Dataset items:

********************

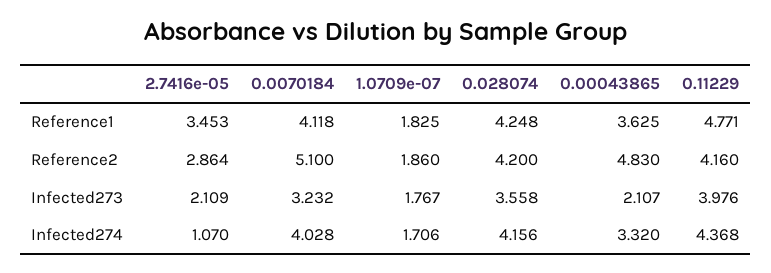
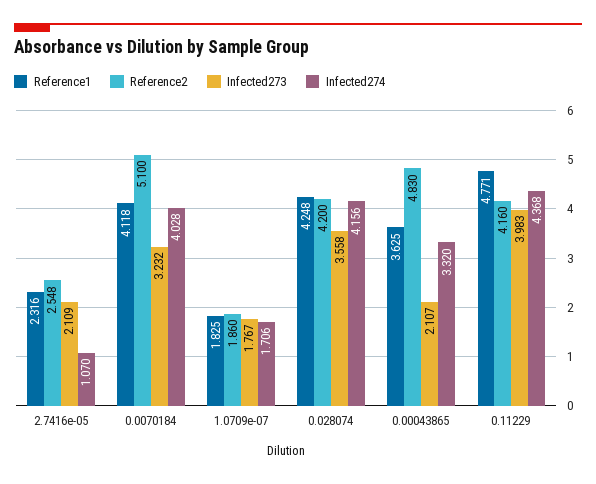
  {
    "Reference1": {
-     "2.7416e-05": 3.453,
+     "2.7416e-05": 2.316,
      "0.0070184": 4.118,
      "1.0709e-07": 1.825,
      "0.028074": 4.248,
      "0.00043865": 3.625,
      "0.11229": 4.771
    },
    "Reference2": {
-     "2.7416e-05": 2.864,
+     "2.7416e-05": 2.548,
      "0.0070184": 5.1,
      "1.0709e-07": 1.86,
      "0.028074": 4.2,
      "0.00043865": 4.83,
      "0.11229": 4.16
    },
    "Infected273": {
      "2.7416e-05": 2.109,
      "0.0070184": 3.232,
      "1.0709e-07": 1.767,
      "0.028074": 3.558,
      "0.00043865": 2.107,
-     "0.11229": 3.976
+     "0.11229": 3.983
    },
    "Infected274": {
      "2.7416e-05": 1.07,
      "0.0070184": 4.028,
      "1.0709e-07": 1.706,
      "0.028074": 4.156,
      "0.00043865": 3.32,
      "0.11229": 4.368
    }
  }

********************

Aim of the exercise:
What is needed is an exact printout of all the entries, without the pictures.

Exercise solution:
  {
    "Reference1": {
-     "2.7416e-05": 3.453,
+     "2.7416e-05": 2.316,
      "0.0070184": 4.118,
      "1.0709e-07": 1.825,
      "0.028074": 4.248,
      "0.00043865": 3.625,
      "0.11229": 4.771
    },
    "Reference2": {
-     "2.7416e-05": 2.864,
+     "2.7416e-05": 2.548,
      "0.0070184": 5.1,
      "1.0709e-07": 1.86,
      "0.028074": 4.2,
      "0.00043865": 4.83,
      "0.11229": 4.16
    },
    "Infected273": {
      "2.7416e-05": 2.109,
      "0.0070184": 3.232,
      "1.0709e-07": 1.767,
      "0.028074": 3.558,
      "0.00043865": 2.107,
-     "0.11229": 3.976
+     "0.11229": 3.983
    },
    "Infected274": {
      "2.7416e-05": 1.07,
      "0.0070184": 4.028,
      "1.0709e-07": 1.706,
      "0.028074": 4.156,
      "0.00043865": 3.32,
      "0.11229": 4.368
    }
  }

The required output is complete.